Saved entries
▼

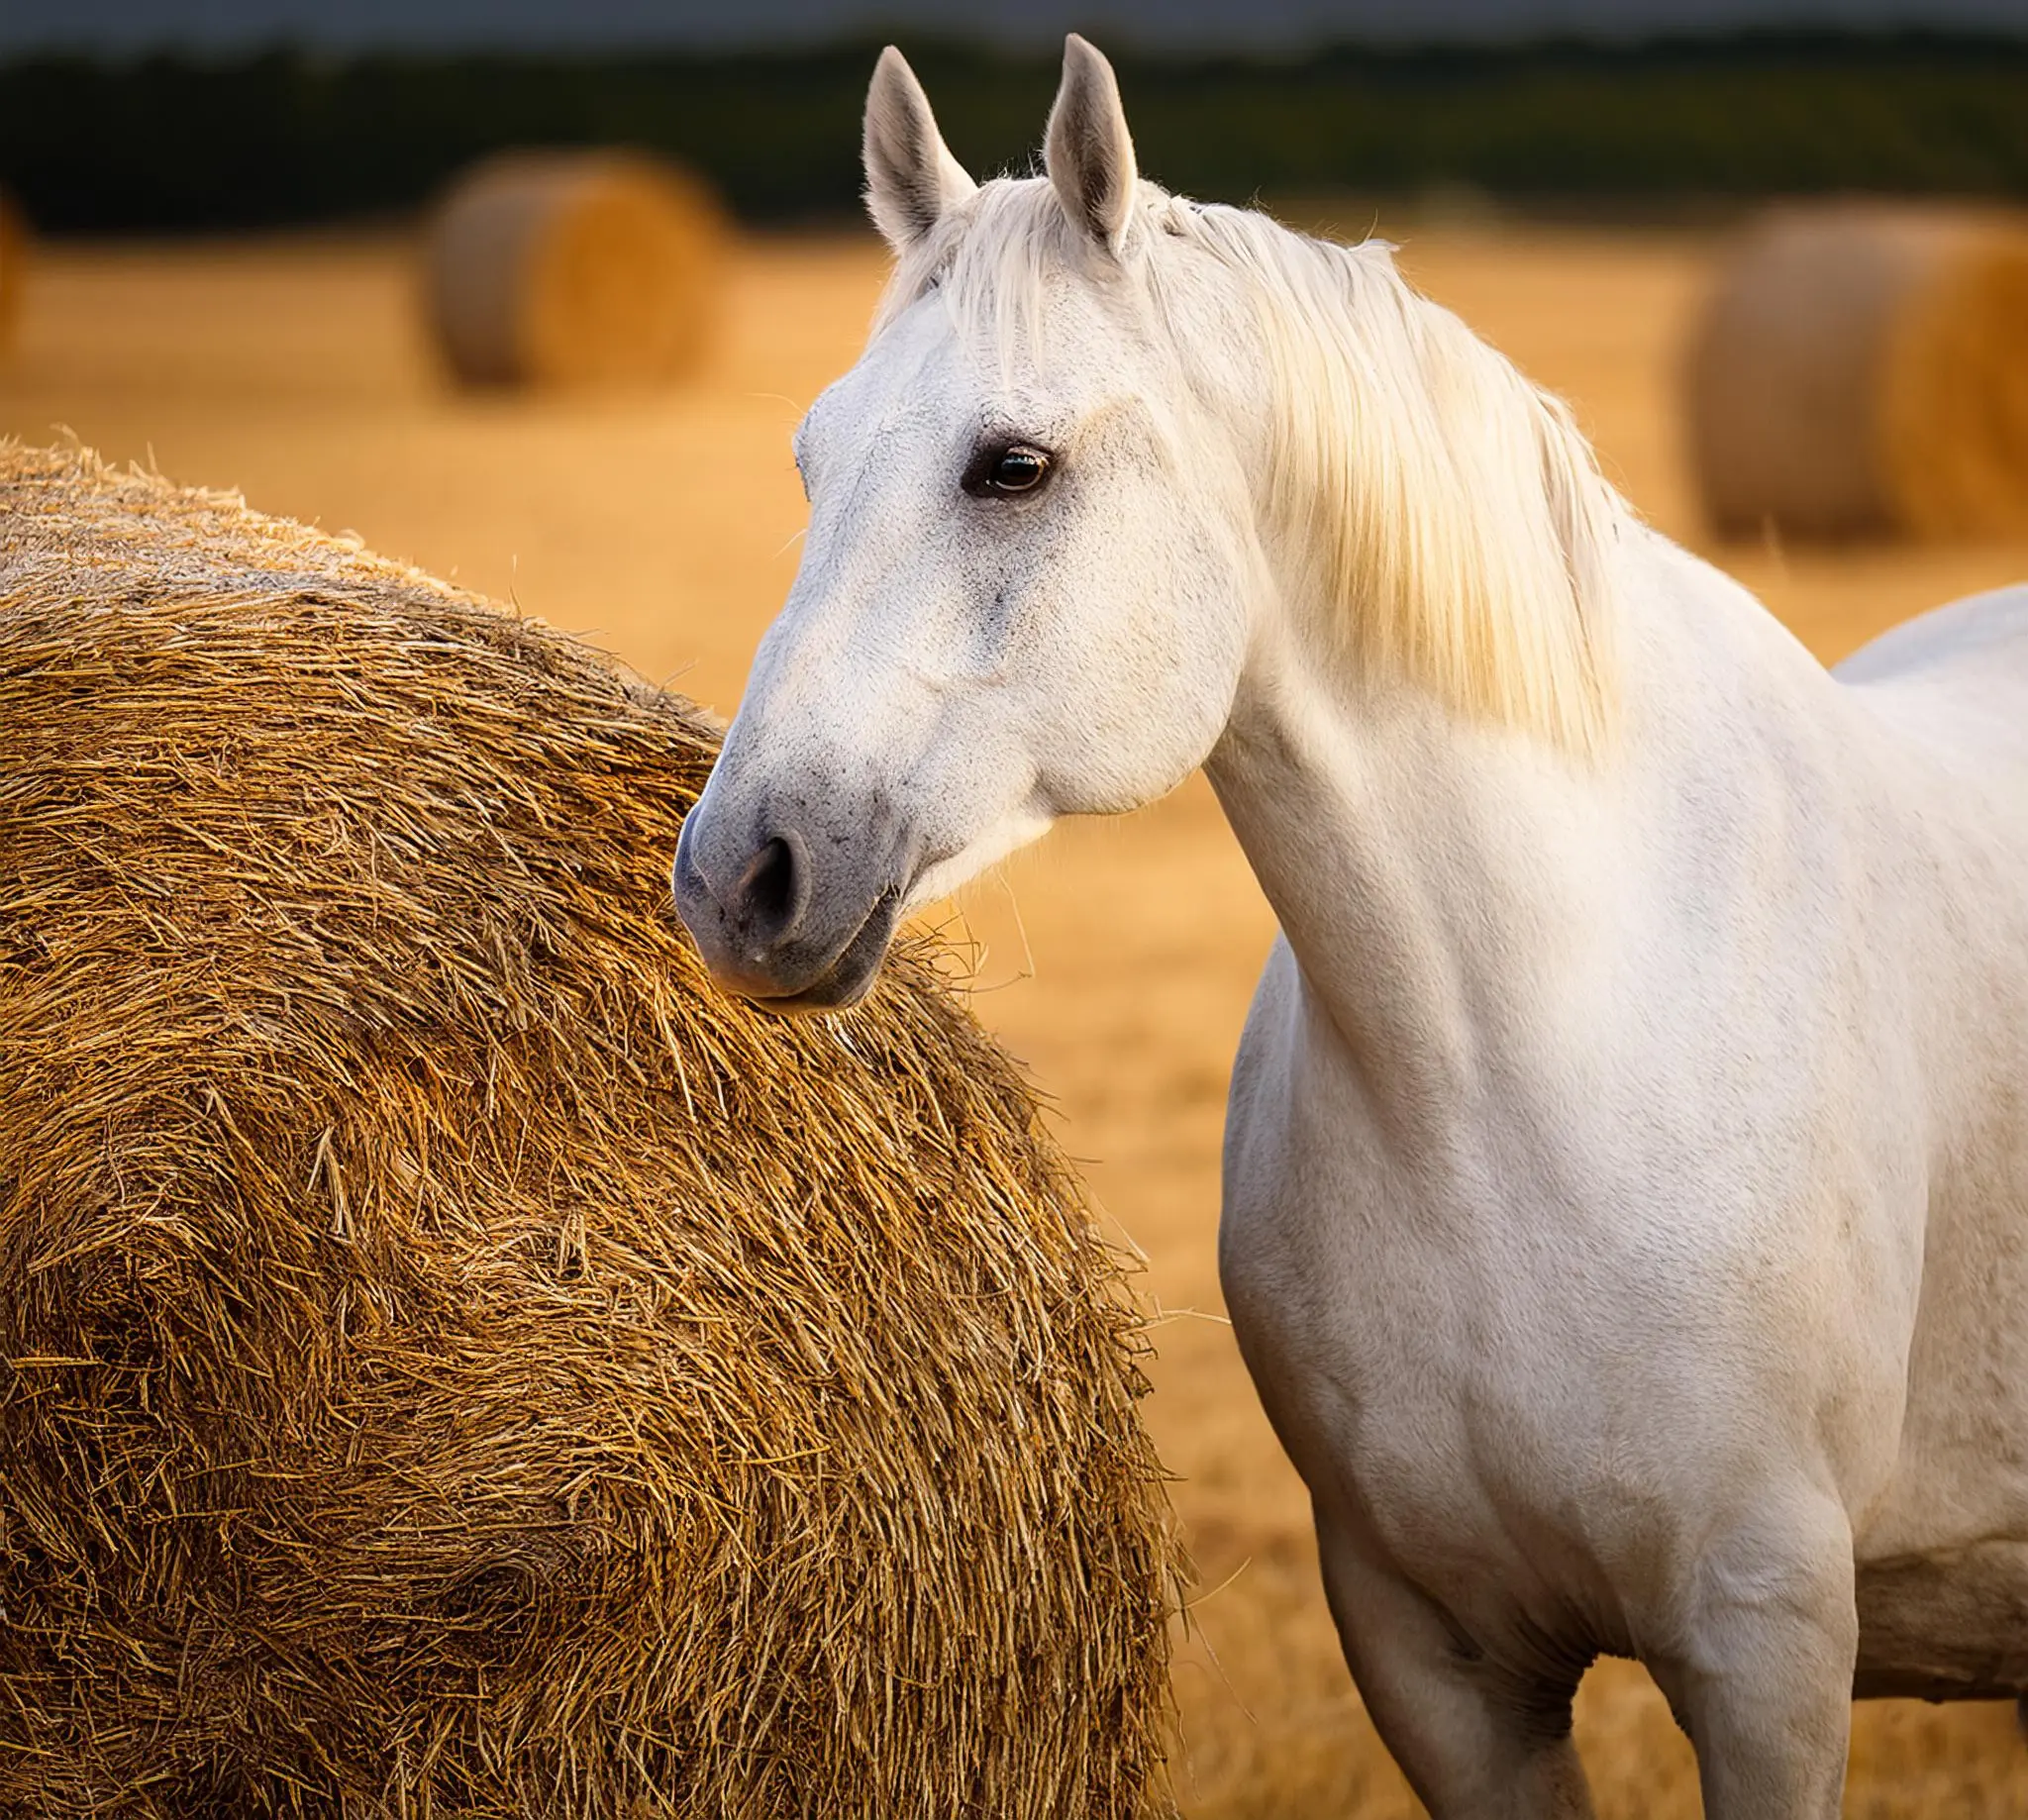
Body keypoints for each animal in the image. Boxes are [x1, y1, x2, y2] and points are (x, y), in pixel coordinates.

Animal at [672, 35, 2028, 1809]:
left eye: (1012, 464)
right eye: (812, 462)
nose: (737, 875)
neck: (1533, 1058)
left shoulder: (1768, 1641)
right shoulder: (1433, 1658)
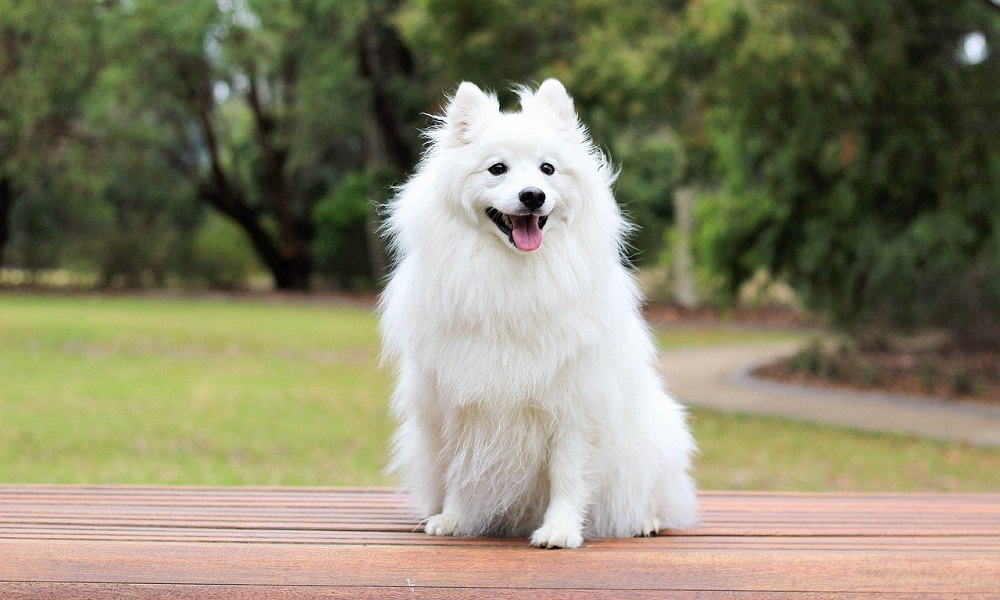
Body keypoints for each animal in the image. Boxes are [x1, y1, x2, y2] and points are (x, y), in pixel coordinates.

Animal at [378, 78, 700, 548]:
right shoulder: (459, 405)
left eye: (547, 169)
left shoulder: (574, 406)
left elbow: (567, 476)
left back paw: (647, 520)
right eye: (497, 169)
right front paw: (454, 519)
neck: (516, 276)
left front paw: (560, 530)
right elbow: (462, 470)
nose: (533, 195)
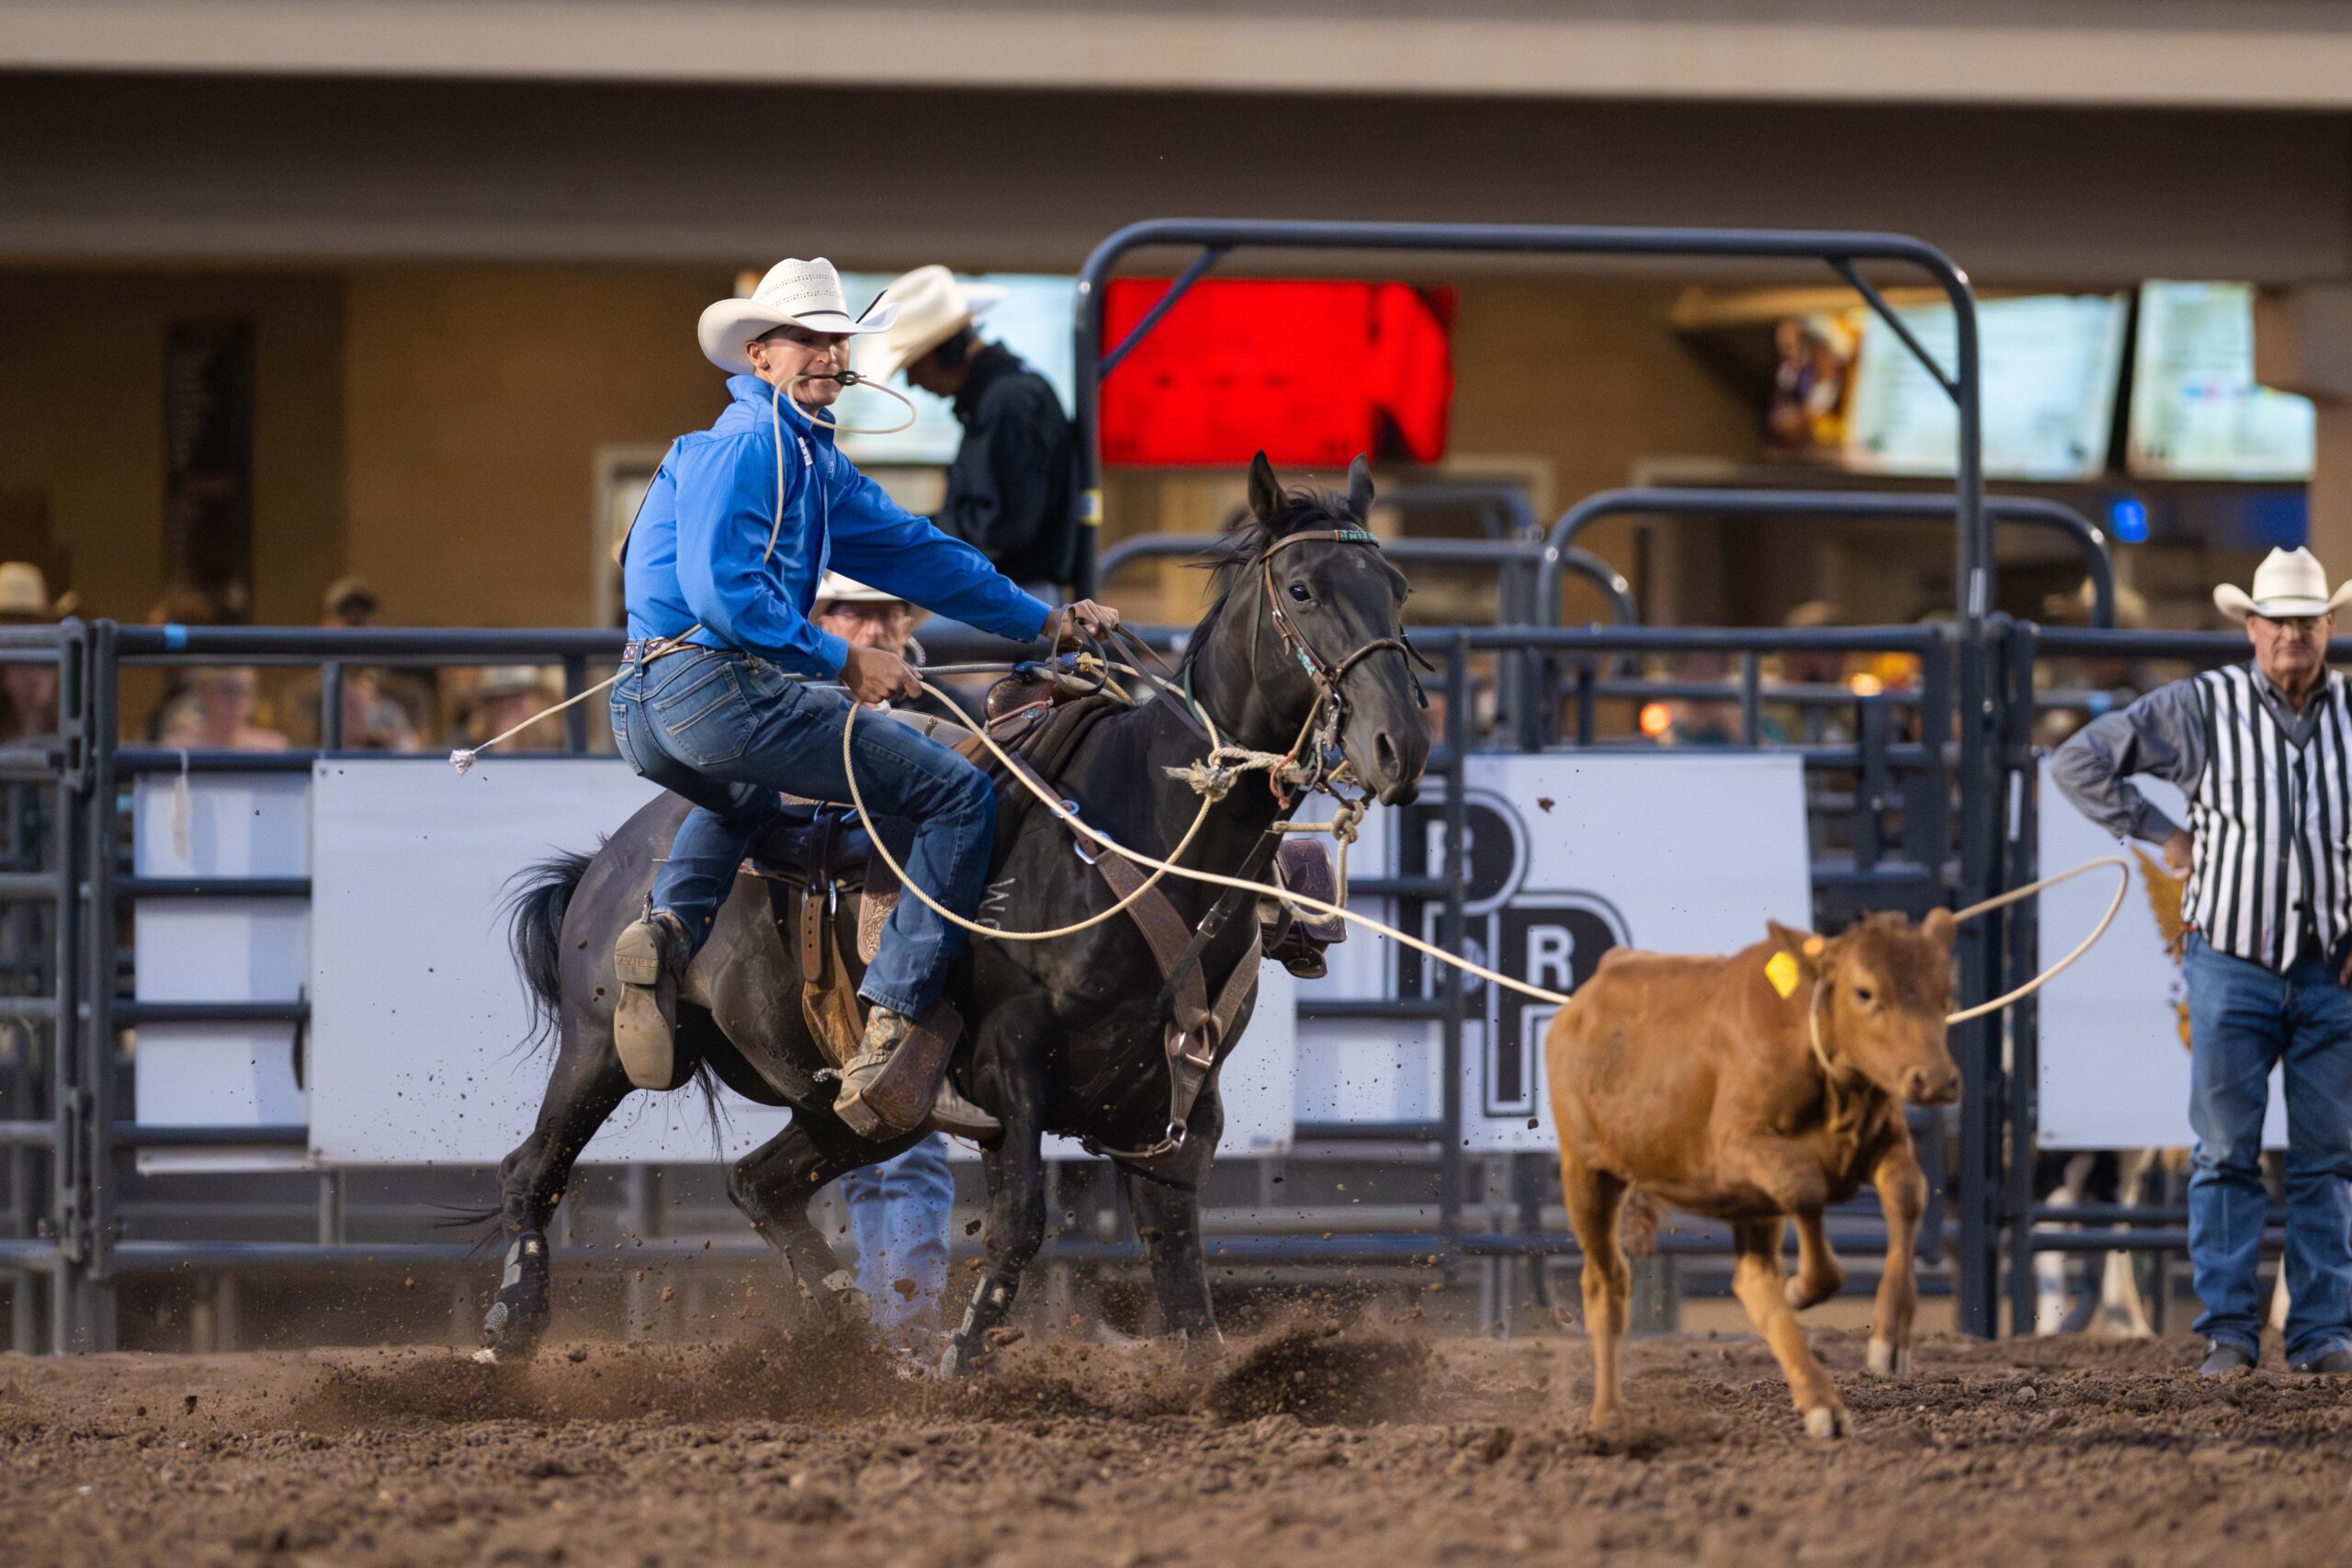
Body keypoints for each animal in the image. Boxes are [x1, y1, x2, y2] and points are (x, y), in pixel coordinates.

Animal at [486, 451, 1420, 1363]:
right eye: (1301, 588)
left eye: (1398, 588)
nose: (1400, 745)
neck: (1147, 830)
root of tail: (608, 857)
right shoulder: (1013, 1067)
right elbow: (1019, 1230)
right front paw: (962, 1368)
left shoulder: (1187, 1096)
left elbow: (1182, 1272)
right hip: (598, 1046)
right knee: (532, 1168)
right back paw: (511, 1327)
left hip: (854, 1112)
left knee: (759, 1182)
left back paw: (851, 1334)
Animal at [1543, 911, 1966, 1438]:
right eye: (1864, 992)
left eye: (1945, 989)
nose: (1935, 1080)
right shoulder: (1736, 1150)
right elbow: (1804, 1188)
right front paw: (1803, 1288)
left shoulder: (1883, 1143)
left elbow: (1907, 1195)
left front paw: (1891, 1339)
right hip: (1587, 1173)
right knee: (1606, 1284)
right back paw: (1608, 1416)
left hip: (1746, 1206)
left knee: (1754, 1281)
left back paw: (1820, 1403)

▲

- TASK OBJECTIVE:
Check each line of the records above for "front", and copy those that have it.

- WRITTEN SOLUTION:
right front paw: (454, 519)
left front paw: (560, 530)
right front paw: (962, 1368)
right front paw: (1803, 1288)
left front paw: (1891, 1339)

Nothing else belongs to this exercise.